This week we were asked to experiment with code. I have very little experience coding, and was dreading the idea of typing several words, numbers, and symbols into my computer with no clear understanding of the process taking place.
Hour of Code: An Overview
It was suggested that we explore Code.org, a non-profit organization that is dedicated to expanding computer science access for all students. The site includes the Hour of Code (HOC) program, which serves as an introduction to coding. HOC includes lessons . These lessons usually have popular themes such as Geometric Art Creation, Minecraft, and Angry Birds to name a few. In each lesson, students work through several levels that gradually increase in difficulty. The lessons I chose to explore were Star Wars: Building a Galaxy with Code and Artist (pictured below).
Below is a short video that demonstrates one of the tasks involved in a Star Wars HOC lesson.
I found using code symbols was less intimidating than attempting to type out html code. It was clear which symbol corresponded to which action, and dragging and dropping the symbols was actually quite enjoyable. The lessons give you the option to show the code corresponding html code associated with each symbol. This is a helpful way to ease into coding if you are a beginner.
The second video below is my attempt at the Artist HOC lesson. I found this lesson more challenging because each level contained several steps and because I was asked to loop steps and created pre-determined functions.
As you can see I struggled throughout this lesson. However, the hints were helpful and pointed me in the right direction. In both lessons the last level was open-ended. The program asked me to take what I learned and apply this knowledge creatively. I believe this feature helps to engage learners in the process of coding. It also makes lessons relevant to a learner’s unique interests and ideas.
Below is my certificate of completion. I can honestly say that I am proud of what I accomplished.
Why is Coding Important?
When attempting to code, one word comes to mind….Context.
I believe that in order to fully appreciate something, it is helpful to know where it came from and how it impacts our world today. For example, it makes little sense to begin a novel study on The Book of Negroes if you do not understand the setting of the story.

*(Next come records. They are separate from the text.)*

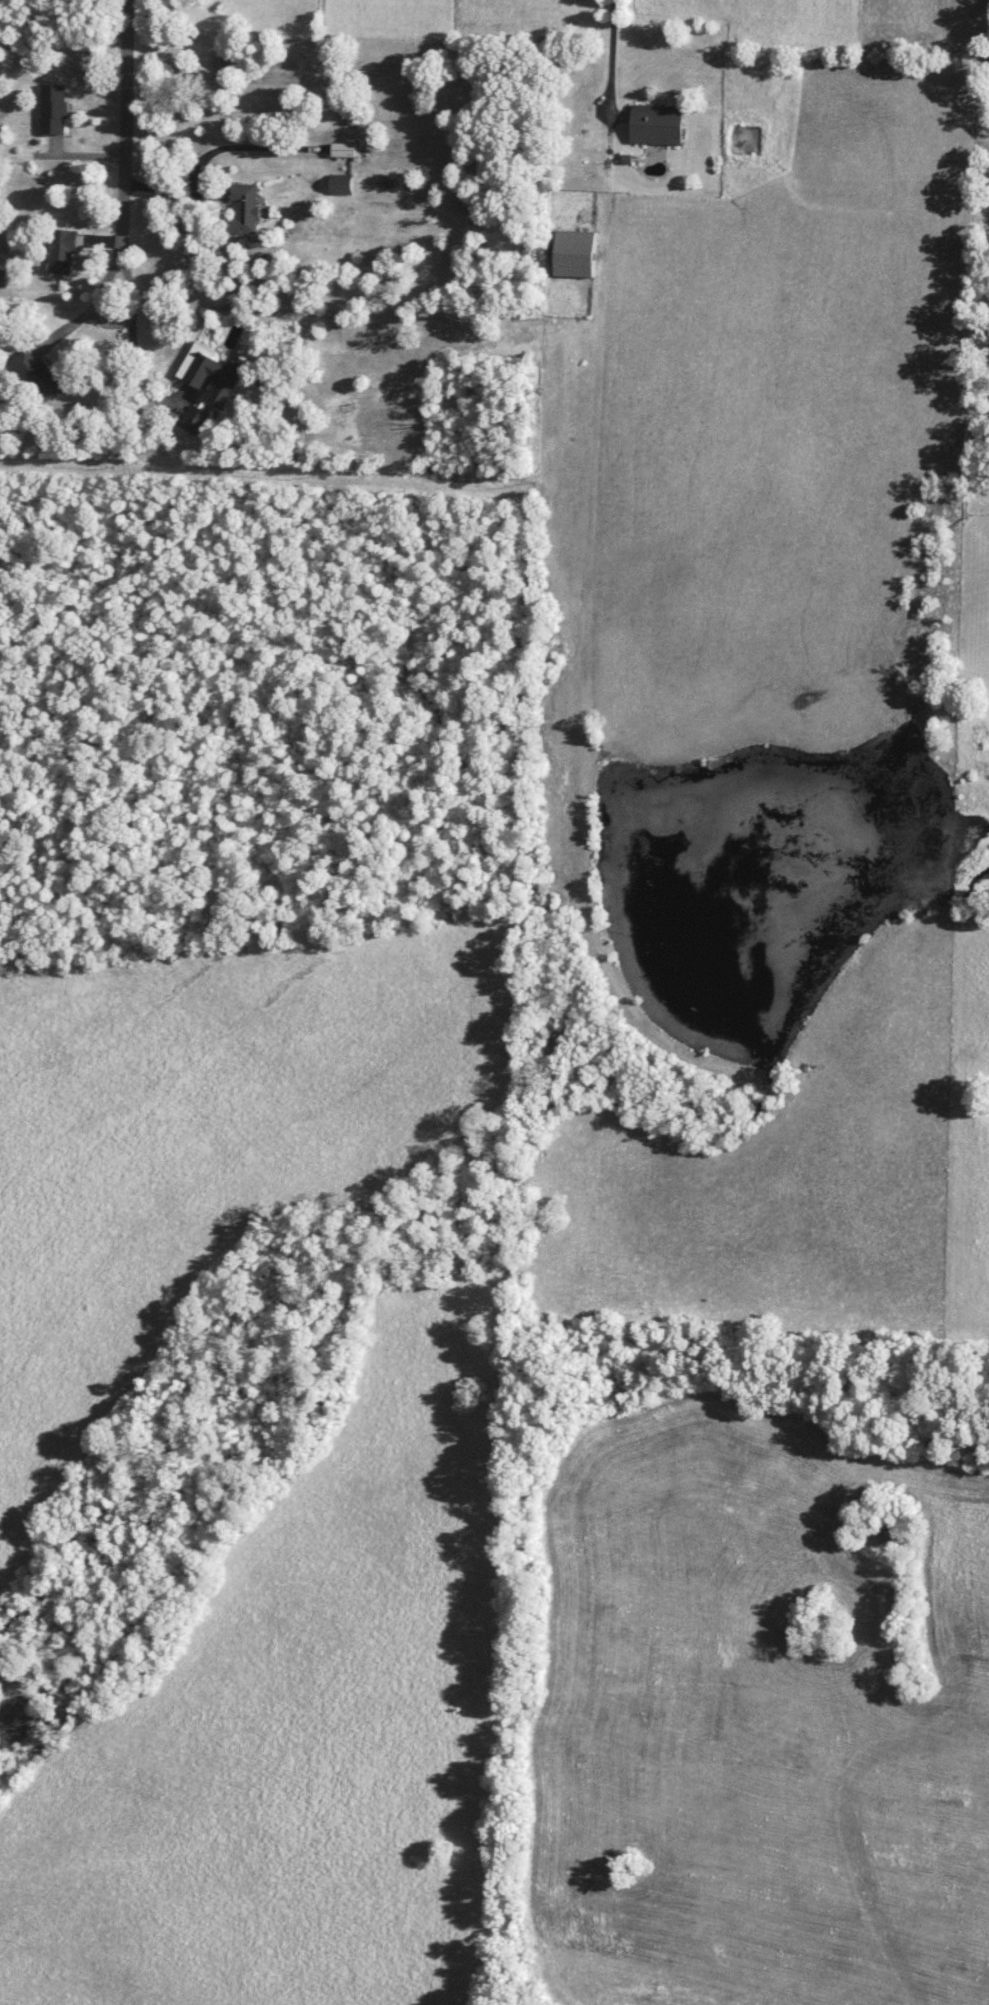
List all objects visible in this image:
road: (610, 53)
building: (55, 108)
road: (127, 123)
building: (660, 123)
building: (348, 148)
building: (344, 183)
road: (173, 190)
building: (248, 207)
building: (65, 249)
building: (578, 253)
building: (4, 276)
road: (105, 284)
building: (41, 373)
road: (136, 373)
building: (215, 377)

The book would have a completely different impact if you were unaware of the historical events taking place at the time and how they impacted the events in the novel. Similarly, if you were learning about Pythagorean Theorem, it might be helpful to know who Pythagoras was and how his work impacted modern mathematics.

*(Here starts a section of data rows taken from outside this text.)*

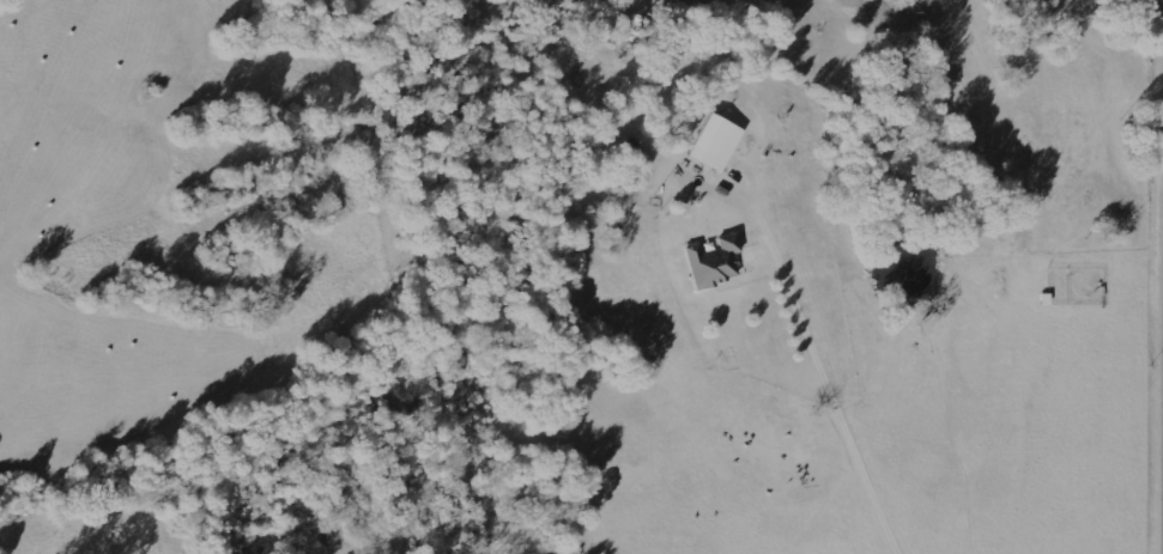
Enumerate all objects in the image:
building: (718, 141)
building: (714, 261)

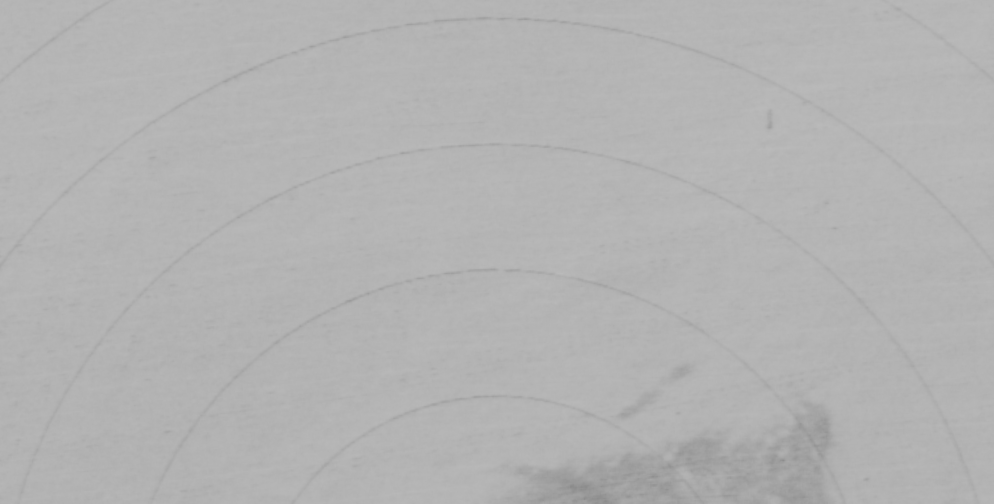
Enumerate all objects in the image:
crop: (497, 252)

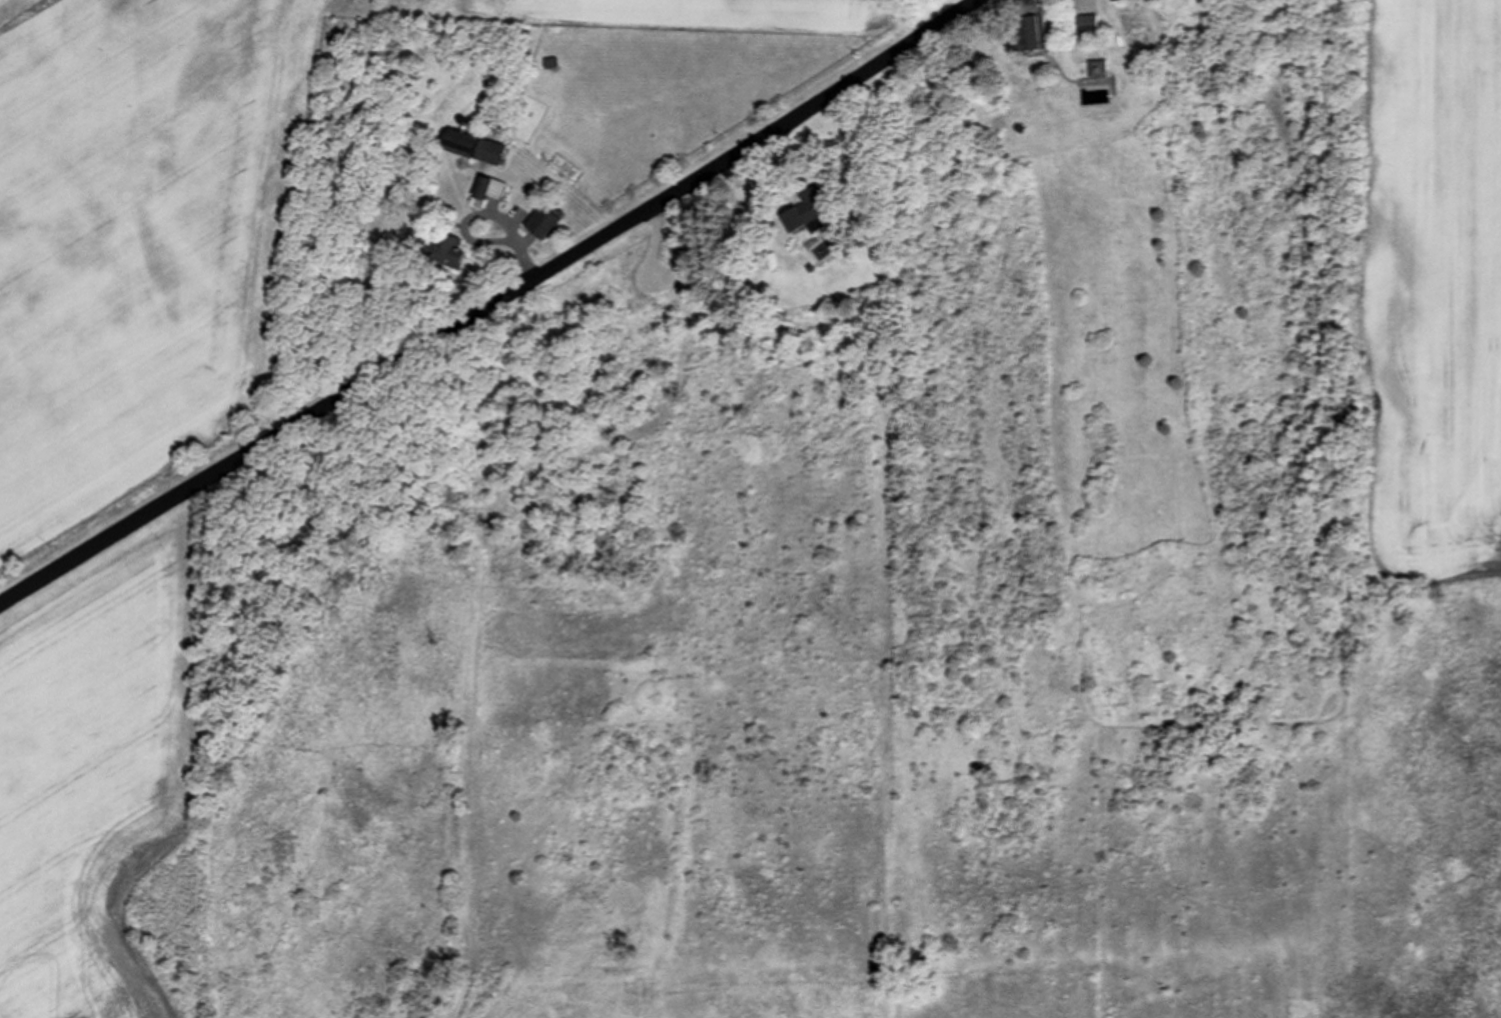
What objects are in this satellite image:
building: (1115, 0)
building: (1089, 25)
building: (1033, 34)
building: (1100, 70)
building: (475, 146)
building: (490, 188)
building: (805, 210)
building: (544, 222)
building: (453, 247)
road: (491, 306)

Adding context helps to make connections while learning, to make content relevant, and to create an engaging classroom environment. Since we are surrounded by technology in our everyday lives, it is helpful to see where this tech and our online applications originate. Hour of Code allows us to explore coding in a non-threatening way. The program is easy to use and less intimidating for those who would describe themselves as having tech anxiety. If we understand where coding comes from and how to create our own code, it may challenge our perceptions of technology and how it can be used in the classroom.